[Tugas Anda] Ketik ulang tanpa perubahan bagian teks tentang PP No.103 Tahun 2015, mulai dari "Namun, PP yang" dan berakhir pada "antara suami isteri yang berbeda kewarganegaraan.".

[Teks yang Diberikan]
* * *

Perangkat hukum tersebut yakni UU No.5 Tahun 1960 tentang Peraturan dasar Pokok Agaria (UUPA), UU No.16 Tahun 1985 tentang Rumah Susun, UU No.4 Tahun 1994 tentang Perumahan Dan Permukiman, PP No.40 Tahun 1996 tentang Hak Guna Usaha, Hak Guna Bangunan Dan Hak Pakai Atas Tanah, PP No.41 Tahun 1996 tentang Pemilikan Rumah Tempat Tinggal Atau Hunian Oleh Orang Asing Yang Berkedudukan di Indonesia.

Namun, PP yang terbit pada 12 Januari 2015, itu menuai beragam tanggapan. Masih ada kemungkinan penerapan PP No.103 Tahun 2015 menimbulkan masalah di lapangan. Persoalan-pesoalan yang muncul antara lain, bila terjadi sengketa antara suami isteri yang berbeda kewarganegaraan.  

Pasal 3 ayat (2) PP No.103 Tahun 2015 menyatakan, ‘hak atas tanah sebagaimana dimaksud, bukan merupakan harta bersama yang dibuktikan dengan perjanjian pemisahan harta antara suami dan istri, yang dibuat dengan akta notaris.’ Menurut pengamat properti, Ali Tranghanda, status tanah dan properti seperti itu dapat memunculkan sengketa antara pasangan suami isteri yang berbeda kewarganegaraan.

Komunitas Perkawinan Campuran (PerCa) Indonesia berpendapat sama. Tim Advokasi PerCa Indonesia, Rulita Anggraini, mengatakan setidaknya ada tiga hal yang perlu diperjelas mengenai pasal yang mengatur hak milik bagi pasangan kawin campur. Pertama, apakah perjanjian pemisahan harta yang terdapat dalam Pasal 3 PP No.103 tahun 2015 hanya sebagai pembuktian.

* * *

Entri yang diambil dari sebuah koleksi
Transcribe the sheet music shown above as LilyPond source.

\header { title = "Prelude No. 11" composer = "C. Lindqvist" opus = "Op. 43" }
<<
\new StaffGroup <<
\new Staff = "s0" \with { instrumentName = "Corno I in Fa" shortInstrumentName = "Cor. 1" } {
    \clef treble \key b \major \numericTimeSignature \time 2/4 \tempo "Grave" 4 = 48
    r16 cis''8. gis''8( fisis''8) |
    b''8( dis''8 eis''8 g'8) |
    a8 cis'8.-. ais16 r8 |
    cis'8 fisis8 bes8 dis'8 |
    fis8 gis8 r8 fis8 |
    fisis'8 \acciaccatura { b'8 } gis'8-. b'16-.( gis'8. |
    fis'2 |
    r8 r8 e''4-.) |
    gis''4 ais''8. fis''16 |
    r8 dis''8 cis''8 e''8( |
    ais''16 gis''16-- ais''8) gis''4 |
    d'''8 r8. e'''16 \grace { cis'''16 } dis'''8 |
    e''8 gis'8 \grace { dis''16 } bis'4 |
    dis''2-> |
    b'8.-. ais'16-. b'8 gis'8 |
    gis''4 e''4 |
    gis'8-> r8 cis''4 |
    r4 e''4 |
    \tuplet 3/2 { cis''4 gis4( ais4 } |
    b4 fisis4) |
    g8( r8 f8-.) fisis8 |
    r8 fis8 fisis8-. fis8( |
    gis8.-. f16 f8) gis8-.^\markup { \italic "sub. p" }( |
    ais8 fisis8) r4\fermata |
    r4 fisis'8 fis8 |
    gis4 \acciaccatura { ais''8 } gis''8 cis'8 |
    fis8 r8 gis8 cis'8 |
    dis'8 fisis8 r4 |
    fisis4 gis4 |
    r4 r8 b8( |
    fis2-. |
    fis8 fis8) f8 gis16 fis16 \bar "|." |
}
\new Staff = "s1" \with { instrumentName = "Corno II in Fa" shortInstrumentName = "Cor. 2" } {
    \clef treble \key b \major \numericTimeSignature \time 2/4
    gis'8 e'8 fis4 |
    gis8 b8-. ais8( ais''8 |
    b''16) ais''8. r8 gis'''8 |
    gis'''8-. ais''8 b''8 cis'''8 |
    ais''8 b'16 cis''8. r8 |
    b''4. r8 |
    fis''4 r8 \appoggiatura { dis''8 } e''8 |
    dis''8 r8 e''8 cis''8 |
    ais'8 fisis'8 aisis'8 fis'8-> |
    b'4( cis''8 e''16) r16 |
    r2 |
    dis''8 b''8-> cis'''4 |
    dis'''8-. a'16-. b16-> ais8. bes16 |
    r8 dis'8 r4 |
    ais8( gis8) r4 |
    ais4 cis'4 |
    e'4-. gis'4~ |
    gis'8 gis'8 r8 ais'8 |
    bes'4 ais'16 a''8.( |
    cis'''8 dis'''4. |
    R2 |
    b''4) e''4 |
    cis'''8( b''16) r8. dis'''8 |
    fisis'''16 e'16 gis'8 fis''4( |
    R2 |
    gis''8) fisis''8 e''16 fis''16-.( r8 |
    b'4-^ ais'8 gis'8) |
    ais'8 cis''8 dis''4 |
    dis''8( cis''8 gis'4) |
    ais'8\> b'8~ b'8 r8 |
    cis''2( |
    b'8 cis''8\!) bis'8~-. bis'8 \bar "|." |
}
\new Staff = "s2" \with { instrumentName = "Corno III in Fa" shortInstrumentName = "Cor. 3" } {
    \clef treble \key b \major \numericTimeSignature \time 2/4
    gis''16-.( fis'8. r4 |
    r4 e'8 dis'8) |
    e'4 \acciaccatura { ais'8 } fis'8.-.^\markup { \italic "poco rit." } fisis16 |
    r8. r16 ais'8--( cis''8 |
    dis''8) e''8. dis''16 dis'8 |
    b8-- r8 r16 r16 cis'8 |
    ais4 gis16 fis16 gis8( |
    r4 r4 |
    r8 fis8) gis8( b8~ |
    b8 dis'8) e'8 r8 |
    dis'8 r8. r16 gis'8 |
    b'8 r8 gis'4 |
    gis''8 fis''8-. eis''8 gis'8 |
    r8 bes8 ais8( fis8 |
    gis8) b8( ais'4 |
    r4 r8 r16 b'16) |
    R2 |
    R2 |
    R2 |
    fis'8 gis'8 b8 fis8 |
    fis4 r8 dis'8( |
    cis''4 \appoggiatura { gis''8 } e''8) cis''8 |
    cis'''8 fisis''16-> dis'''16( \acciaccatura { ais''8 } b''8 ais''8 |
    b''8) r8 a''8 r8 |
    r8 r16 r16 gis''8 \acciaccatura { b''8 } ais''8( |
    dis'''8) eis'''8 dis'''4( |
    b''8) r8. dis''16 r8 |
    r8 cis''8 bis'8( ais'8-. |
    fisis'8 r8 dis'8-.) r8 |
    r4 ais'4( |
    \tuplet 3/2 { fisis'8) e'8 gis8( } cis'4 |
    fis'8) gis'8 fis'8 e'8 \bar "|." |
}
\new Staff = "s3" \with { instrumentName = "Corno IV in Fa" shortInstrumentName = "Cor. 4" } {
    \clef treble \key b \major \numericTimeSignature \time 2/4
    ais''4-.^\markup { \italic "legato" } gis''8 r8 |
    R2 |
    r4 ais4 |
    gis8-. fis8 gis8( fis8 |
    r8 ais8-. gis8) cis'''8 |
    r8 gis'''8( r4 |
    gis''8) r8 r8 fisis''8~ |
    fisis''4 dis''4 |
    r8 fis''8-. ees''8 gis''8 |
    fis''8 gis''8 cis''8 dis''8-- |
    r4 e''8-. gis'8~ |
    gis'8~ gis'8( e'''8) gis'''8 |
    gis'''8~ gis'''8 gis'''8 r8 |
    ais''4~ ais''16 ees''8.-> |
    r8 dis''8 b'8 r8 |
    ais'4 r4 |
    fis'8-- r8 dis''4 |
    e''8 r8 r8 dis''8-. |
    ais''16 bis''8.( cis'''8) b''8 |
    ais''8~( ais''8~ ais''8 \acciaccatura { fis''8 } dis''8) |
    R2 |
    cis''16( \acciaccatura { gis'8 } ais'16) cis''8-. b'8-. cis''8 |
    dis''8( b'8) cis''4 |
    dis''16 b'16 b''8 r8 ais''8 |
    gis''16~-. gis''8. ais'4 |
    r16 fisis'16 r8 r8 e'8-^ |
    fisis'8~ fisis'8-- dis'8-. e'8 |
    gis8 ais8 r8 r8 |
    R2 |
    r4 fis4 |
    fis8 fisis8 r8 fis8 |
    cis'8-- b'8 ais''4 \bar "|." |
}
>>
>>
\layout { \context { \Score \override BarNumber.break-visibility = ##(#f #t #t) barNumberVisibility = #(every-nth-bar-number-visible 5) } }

* * *

[Jawaban]
Namun, PP yang terbit pada 12 Januari 2015, itu menuai beragam tanggapan. Masih ada kemungkinan penerapan PP No.103 Tahun 2015 menimbulkan masalah di lapangan. Persoalan-pesoalan yang muncul antara lain, bila terjadi sengketa antara suami isteri yang berbeda kewarganegaraan.